The BCCI names its first set of paid selectors today. But a couple of the frontrunners are already feeling the heat, reports Anand Vasu.
Even before the 79th Annual General Meeting of the Board of Control for Cricket in India (BCCI) can get under way, speculation is rife over just who will be appointed as India's first set of paid national selectors. With office-bearers for all positions being elected unopposed, from Shashank Manohar, the president, to N Srinivasan, the secretary and MP Pandove, treasurer, the buzz around the Cricket Centre at the Wankhede Stadium in Mumbai was limited to the senior selection committee.
As late as Friday evening, nothing had been set in stone, with the focus shifting from the personalities in question to the norms that will be followed when appointing the selectors. At its last working committee meeting the BCCI decided on four points to be kept in mind:
1) Those who have played for India, or those who have played more than 25 first-class matches, will be considered for appointment.
2) While appointing a senior selector care should be taken to ensure that he should have retired at least 10 years ago.
3) The selector will be paid an annual honorarium of Rs 25 lakh.
4) The selector will not be an office-bearer of the BCCI or any of its affiliated units.

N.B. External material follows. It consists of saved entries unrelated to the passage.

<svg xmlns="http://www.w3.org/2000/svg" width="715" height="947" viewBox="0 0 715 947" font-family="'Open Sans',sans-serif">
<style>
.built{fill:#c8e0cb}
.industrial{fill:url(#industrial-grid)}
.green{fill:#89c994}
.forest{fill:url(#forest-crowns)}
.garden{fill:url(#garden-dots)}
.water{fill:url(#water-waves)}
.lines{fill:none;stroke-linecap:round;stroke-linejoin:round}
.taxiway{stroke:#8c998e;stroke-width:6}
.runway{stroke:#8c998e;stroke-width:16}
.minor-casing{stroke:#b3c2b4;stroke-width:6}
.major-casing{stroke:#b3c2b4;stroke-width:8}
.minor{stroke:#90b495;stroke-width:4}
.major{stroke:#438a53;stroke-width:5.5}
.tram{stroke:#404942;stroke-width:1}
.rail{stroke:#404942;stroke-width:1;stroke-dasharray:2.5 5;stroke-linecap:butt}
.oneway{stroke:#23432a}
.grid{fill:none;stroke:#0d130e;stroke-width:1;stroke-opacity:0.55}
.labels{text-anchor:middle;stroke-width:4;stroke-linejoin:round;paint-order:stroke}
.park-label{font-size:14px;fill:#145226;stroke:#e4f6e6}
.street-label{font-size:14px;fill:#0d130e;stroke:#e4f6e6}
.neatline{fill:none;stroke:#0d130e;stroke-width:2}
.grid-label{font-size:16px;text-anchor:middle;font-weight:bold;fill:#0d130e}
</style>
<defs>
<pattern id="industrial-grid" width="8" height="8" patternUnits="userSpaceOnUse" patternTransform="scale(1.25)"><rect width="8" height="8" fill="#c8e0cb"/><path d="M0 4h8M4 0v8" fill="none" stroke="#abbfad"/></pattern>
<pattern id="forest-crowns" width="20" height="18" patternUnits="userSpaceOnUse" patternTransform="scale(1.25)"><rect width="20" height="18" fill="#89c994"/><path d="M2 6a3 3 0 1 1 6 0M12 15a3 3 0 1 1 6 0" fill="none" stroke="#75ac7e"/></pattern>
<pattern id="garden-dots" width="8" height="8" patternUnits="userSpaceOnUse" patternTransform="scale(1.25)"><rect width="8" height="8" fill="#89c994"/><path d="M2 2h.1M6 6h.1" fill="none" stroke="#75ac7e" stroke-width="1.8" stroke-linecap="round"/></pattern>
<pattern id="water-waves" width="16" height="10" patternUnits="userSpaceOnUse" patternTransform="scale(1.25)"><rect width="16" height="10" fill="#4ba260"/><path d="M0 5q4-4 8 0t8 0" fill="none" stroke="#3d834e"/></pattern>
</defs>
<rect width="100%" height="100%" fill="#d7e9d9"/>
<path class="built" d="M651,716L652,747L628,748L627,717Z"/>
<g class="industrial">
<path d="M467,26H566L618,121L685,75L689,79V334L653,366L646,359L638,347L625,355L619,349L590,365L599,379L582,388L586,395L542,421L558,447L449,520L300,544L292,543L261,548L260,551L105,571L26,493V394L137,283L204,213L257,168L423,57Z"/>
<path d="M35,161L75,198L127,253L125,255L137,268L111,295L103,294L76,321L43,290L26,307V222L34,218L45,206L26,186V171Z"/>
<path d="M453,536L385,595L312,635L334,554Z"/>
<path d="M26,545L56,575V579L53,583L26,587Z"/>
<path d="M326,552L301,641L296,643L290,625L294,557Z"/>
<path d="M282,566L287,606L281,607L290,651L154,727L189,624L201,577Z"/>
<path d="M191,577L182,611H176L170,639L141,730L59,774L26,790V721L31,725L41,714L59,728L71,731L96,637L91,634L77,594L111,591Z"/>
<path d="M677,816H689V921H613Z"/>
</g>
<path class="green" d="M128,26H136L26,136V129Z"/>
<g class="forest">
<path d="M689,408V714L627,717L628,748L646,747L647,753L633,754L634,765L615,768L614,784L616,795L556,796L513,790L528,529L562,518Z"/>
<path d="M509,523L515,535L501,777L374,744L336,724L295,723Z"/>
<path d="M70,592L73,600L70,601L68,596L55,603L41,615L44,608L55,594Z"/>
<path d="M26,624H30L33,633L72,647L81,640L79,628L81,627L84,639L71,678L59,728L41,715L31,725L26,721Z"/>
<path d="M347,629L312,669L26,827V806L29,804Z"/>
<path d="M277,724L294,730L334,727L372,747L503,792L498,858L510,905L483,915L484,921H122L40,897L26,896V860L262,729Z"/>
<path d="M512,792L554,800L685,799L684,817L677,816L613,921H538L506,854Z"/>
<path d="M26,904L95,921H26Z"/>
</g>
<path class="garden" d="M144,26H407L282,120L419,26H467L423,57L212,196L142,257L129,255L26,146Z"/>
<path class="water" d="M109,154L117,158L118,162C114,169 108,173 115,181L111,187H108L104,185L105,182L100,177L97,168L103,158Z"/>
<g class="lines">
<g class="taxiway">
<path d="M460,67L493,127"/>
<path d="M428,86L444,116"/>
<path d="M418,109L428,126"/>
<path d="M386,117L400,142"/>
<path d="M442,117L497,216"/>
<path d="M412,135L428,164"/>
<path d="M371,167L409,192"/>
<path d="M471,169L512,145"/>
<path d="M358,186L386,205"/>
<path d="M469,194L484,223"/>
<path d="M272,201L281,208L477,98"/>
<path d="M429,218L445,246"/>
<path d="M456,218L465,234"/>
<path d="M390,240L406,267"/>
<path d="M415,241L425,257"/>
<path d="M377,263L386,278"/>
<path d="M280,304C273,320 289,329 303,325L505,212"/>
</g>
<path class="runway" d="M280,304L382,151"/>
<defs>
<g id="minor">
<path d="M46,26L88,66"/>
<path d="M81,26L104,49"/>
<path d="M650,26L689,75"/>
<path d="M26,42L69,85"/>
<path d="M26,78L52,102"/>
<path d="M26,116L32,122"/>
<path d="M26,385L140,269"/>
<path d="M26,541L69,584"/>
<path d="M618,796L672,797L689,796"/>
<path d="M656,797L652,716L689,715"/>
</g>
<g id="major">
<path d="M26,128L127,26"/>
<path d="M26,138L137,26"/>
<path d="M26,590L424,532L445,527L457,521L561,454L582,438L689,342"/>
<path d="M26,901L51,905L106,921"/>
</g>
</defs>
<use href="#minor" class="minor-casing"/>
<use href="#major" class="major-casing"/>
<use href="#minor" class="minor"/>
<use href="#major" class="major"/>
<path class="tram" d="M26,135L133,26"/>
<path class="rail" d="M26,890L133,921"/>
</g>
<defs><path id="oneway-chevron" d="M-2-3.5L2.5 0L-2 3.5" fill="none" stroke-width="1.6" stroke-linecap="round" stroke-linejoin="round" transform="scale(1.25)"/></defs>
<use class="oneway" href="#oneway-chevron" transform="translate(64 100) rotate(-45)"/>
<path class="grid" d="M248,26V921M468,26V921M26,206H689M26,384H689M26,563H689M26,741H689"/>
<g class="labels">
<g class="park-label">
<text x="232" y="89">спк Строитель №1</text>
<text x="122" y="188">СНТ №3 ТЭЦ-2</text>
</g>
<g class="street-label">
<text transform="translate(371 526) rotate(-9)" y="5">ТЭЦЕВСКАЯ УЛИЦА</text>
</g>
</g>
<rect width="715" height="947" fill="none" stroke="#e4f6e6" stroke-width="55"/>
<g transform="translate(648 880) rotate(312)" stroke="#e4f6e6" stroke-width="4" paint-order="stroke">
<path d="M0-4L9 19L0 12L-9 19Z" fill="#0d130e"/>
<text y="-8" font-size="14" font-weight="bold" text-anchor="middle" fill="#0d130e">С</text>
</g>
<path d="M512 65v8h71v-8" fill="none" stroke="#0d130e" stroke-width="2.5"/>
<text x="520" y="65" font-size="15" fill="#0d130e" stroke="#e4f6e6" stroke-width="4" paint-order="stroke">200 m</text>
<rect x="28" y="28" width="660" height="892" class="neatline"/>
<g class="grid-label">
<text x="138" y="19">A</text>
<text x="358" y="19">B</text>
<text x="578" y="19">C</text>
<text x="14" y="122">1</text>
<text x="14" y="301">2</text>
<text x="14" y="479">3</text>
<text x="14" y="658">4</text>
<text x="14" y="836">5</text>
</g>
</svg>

The critical clauses are points 2 and 4. At the moment Dilip Vengsarkar is ruled out as he is a vice-president of the
Mumbai Cricket Association. Vengsarkar, critically, has maintained silence through the brouhaha, neither confirming interest in continuing nor saying that he has had enough. Vengsarkar will argue that the point disallowing office-bearers of the BCCI from a paid post should be removed, and he can cite the example of Professor Ratnakar Shetty, who draws a salary from the board as its Chief Administrative Officer while holding the post of treasurer at the Mumbai Cricket Association.
If these clauses are not removed, and it seems that the incoming office-bearers, Manohar and Srinivasan are reluctant to drop them completely, then more than one candidate who is being touted as a front-runner will be ruled out. Narendra Hirwani (Central) was in the India squad for the Mumbai Test against Australia in 2001 and only announced his retirement as late as February 2, 2006. Surendra Bhave (West), another name doing the rounds, played first-class cricket for Maharashtra as recently as 2001. Krishnamachari Srikkanth (South), who is tipped to take over as chairman, is clear on all counts, as are Raja Venkatraman (East) and Yashpal Sharma (North), the strong candidates for the posts.

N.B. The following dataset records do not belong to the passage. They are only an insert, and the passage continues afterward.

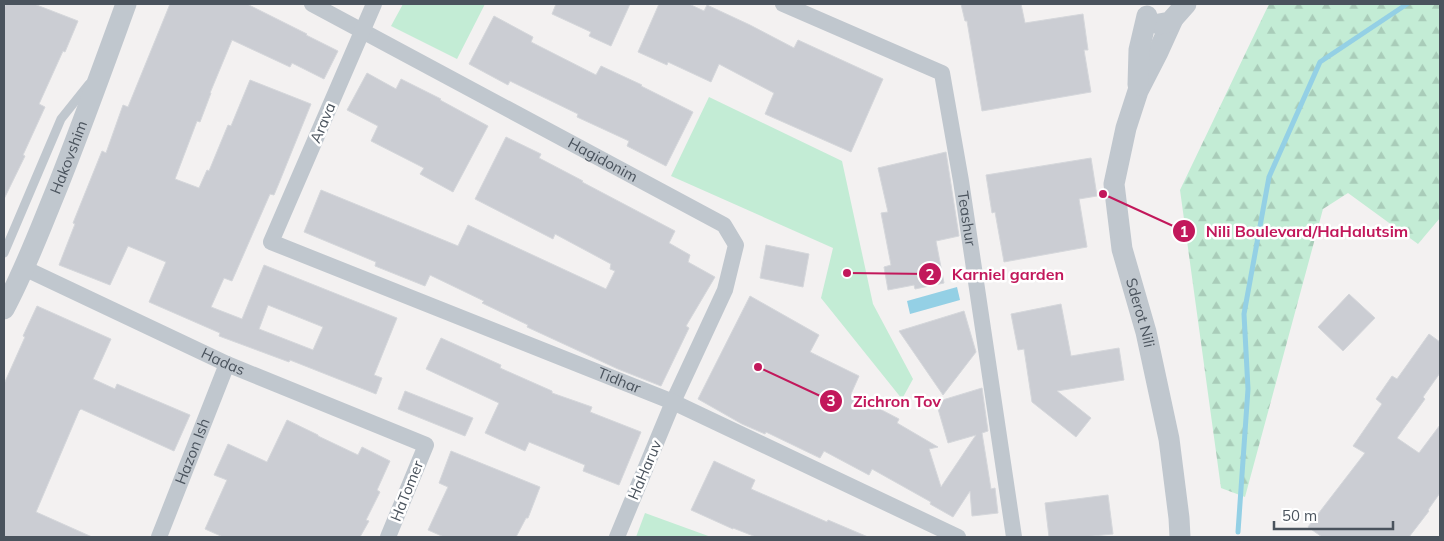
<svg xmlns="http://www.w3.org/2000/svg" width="1444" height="541" font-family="Mulish,sans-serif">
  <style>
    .green { fill: #c3ecd5 }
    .forest { fill: url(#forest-firs) }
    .water { fill: #94d0e5 }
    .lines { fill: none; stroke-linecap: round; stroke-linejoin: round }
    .stream { stroke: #94d0e5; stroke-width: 5 }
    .building { fill: #cbcdd3; stroke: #d5d7db; fill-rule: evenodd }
    .service { stroke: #c0c7ce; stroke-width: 9 }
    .minor { stroke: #c0c7ce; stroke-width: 16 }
    .tertiary { stroke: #c0c7ce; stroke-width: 21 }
    .labels { text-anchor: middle; stroke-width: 5; stroke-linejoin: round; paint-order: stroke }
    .street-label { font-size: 15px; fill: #4a535d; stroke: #fff }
    .leader { fill: none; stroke: #c2185b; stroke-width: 2 }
    .callout-dot { fill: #c2185b; stroke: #fff; stroke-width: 2 }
    .mark-label { font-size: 15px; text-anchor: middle; font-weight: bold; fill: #fff }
    .callout-label { font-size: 16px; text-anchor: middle; font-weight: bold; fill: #c2185b; stroke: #fff; stroke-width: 5; stroke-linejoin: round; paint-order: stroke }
  </style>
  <defs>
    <pattern id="forest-firs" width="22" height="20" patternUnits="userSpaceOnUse" patternTransform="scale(1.25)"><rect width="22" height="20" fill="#c3ecd5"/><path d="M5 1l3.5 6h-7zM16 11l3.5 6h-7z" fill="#a9ccb9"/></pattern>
  </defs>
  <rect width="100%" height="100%" fill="#f3f1f1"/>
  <!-- green -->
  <path class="green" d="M403,4h82l-28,55 -66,-33z
    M709,97l133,64 31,143 40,75 -11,20 -81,-101 12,-50 -162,-72z
    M645,513l66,24h-75z"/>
  <!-- forest -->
  <path class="forest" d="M1269,4h171v214l-22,26 -70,-51 -25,16 -78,288 -24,-9 -41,-298z"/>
  <!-- water -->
  <path class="water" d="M957,287l3,13 -50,14 -3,-13z"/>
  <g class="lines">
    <!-- stream -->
    <path class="stream" d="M1238,532l10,-143 -4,-75 25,-137 51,-115 87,-58"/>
  </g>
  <!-- building -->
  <path class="building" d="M6,4h28l44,17 -13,31 -2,-1 -24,53 6,3 -22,48 2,1 -21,43v-190z
    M170,4h77l60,30 -1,1 32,16 -14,28 -32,-16 -2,4 -58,-27 -22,53h1l-11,29 -3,-1 -22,58 24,9 8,-18 2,1 19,-46 3,1 19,-46 61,24 -32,79 -5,12 -4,-1 -38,87 -8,-3 -13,29 31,12 22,-54 133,53 -23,57 8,3 -6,16 -86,-34 -1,2 -70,-26 1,-3 -71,-31 17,-40 -38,-16 -18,39 -51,-20 16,-41 -2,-1 29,-72 4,2 17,-48 5,2zM268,305l55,22 -10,23 -54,-21z
    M556,4h74l-19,42 -22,-10 2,-4 -39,-18z
    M659,4h30l15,7 3,-6 43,20 44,23 4,-8 85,39 -32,73 -86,-38 9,-21 -55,-29 -8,18 -43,-20 -1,3 -29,-13z
    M961,4h60l4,19 58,-9 5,36h-4l7,42 -109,19 -15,-90h-2z
    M494,16l39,21 -2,5 65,33 5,-9 41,19 -1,1 52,26 -27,54 -39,-20 2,-5 -52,-24 1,-3 -68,-33 -2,4 -39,-21z
    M367,73l29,16 5,-10 40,20 -1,1 48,26 -35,66 -33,-18 4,-6 -53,-27 7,-15 -31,-16z
    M506,137l35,17 -2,4 44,23 -1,1 93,49 -6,12 21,12 -2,7 27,15 -29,49 3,2 -28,58 -43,-17 -91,-42 1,-2 -46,-22 2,-2 -54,-26 -5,11 -50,-20 1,-4 -72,-30 17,-42 137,56 10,-21 138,64 9,-18 -5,-2 1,-5 -56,-30 -2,5 -78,-40z
    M946,152l13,84 -23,5 8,42 -29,6 -1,-4 -26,5 -4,-23 7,-2 -10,-52 7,-1 -10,-44z
    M1091,158l6,38 -18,3 8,48 -83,15 -9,-50 -3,1 -6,-38z
    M766,245l43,9 -6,33 -43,-9z
    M1349,294l26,24 -32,33 -25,-24z
    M750,296l69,39 -9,17 49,24 -8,18 48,25 -2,4 41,24 -9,2 12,38 35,-52 -28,8 -12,-41 46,-14 6,43 -6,2 9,56 4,-1 3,25 -26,3 -2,-25 -17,26 -23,-13 1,-2 -59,-33 -3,6 -45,-24 -4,7 -54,-26 -1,2 -23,-10 -44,-25z
    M1061,304l10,52 48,-8 5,32 -67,11 34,27 -15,19 -44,-35 -8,-53 -6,1 -7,-36z
    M37,306l74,33 -18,40 22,10 2,-5 73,31 -16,36 -93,-42 -2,2 -43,101 56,25h-88v-153l21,-47 -2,-1z
    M964,311l12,41 -33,43 -44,-64z
    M1429,334l11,8v31l-17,24 2,2 -28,39 22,15 21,-28v68l-12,17 1,1 -20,26h-87l-14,-10 57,-74 -12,-7 29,-42 -6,-5 16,-23 5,3z
    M441,338l60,27 -1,3 52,23v2l40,14 -2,5 51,20 -22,53 -36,-14 2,-6 -56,-23 -4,9 -40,-18 14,-30 -73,-34z
    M405,391l68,27 -8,18 -67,-27z
    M287,420l31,15v1l40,19 4,-8 28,14 -13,29 3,2 -14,28 3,1 -9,16h-137l-18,-8 22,-49 -13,-5 14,-31 39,18z
    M451,451l89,36 -12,31h-2l-10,19h-72l-16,-7 20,-43 -9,-4z
    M714,461l41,19 -4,9 76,33 1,-2 40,17h-112l-23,-9v1l-42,-19z
    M1108,495l5,39 -30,3h-34l-4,-34z"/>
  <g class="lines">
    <!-- service -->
    <path class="service" d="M4,253l57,-134 28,-35"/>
    <!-- minor -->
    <g class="minor">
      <path id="s1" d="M312,4l412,221 12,20 -11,45 -52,112 -56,135"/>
      <path id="s2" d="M374,4l-103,238 402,160 285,135"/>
      <path id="s3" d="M783,4l159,69 19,108 53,356"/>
      <path id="s4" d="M24,268l203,96 199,81 -38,92"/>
      <path id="s5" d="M159,537l68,-173"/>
    </g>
    <!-- tertiary -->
    <g class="tertiary">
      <path id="s6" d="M1173,19l-15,33 -20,39 -12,37 -12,56 8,65 24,83 23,107 10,79 1,19"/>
      <path d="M1159,24l11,-2 16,-18"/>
      <path d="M1138,85l1,-35 8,-34"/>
      <path id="s7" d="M4,309c20,-37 35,-77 51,-116 25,-62 48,-126 71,-189"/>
    </g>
  </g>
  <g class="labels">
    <!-- street labels -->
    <g class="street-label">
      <text transform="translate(323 123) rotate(-67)" y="5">Arava</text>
      <text dy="5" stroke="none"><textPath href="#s7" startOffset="165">Hakovshim</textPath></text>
      <text dy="5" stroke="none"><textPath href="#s1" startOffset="330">Hagidonim</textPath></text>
      <text dy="5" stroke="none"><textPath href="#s3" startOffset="321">Teashur</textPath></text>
      <text dy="5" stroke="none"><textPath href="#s6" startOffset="308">Sderot Nili</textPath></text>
      <text dy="5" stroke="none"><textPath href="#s4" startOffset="220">Hadas</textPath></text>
      <text dy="5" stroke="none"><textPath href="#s2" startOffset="634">Tidhar</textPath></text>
      <text dy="5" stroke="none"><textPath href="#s5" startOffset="92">Hazon Ish</textPath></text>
      <text transform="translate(645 470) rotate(-67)" y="5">HaHaruv</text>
      <text transform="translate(407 491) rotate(-68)" y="5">HaTomer</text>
    </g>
  </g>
  <!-- callouts -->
  <path class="leader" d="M1103 194L1184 231M847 273L930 274M758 367L831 401"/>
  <g class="callout-dot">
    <circle cx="1103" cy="194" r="5"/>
    <circle cx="847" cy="273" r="5"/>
    <circle cx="758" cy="367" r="5"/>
    <circle cx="1184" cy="231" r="12"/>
    <circle cx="930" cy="274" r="12"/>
    <circle cx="831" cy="401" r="12"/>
  </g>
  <g class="mark-label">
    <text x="1184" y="237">1</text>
    <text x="930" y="280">2</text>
    <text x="831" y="406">3</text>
  </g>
  <g class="callout-label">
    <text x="1307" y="237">Nili Boulevard/HaHalutsim</text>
    <text x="1008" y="280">Karniel garden</text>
    <text x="897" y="407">Zichron Tov</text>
  </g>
  <!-- border -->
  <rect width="1444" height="541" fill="none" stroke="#4a535d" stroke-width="10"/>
  <!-- scale -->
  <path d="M1274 521v8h119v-8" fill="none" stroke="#4a535d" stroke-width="2.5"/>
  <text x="1282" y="521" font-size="15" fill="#4a535d" stroke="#ffffff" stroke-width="4" paint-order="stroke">50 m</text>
</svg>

Late on Friday there was a suggestion that the cooling off period — that the player should have retired 10 years ago — may be cut in half, but this still does not clarify the picture entirely. The BCCI is not rushing into finalising the senior selection committee and that is only understandable given that the team is in a critical phase. India are on the verge of a generational change with several senior cricketers in their mid 30s. If the phase is to be handled sensitively the board will need a strong selection committee with a clear vision.
President: Shashank Manohar; Honorary secretary: N Srinivasan, Treasurer: MP Pandove, Joint secretary: Sanjay Jagdale; Vice-presidents: Arun Jaitley (North), Shivlal Yadav (South), Arindam Ganguly (East), Chirayu Amin (West), Lalit Modi (Central).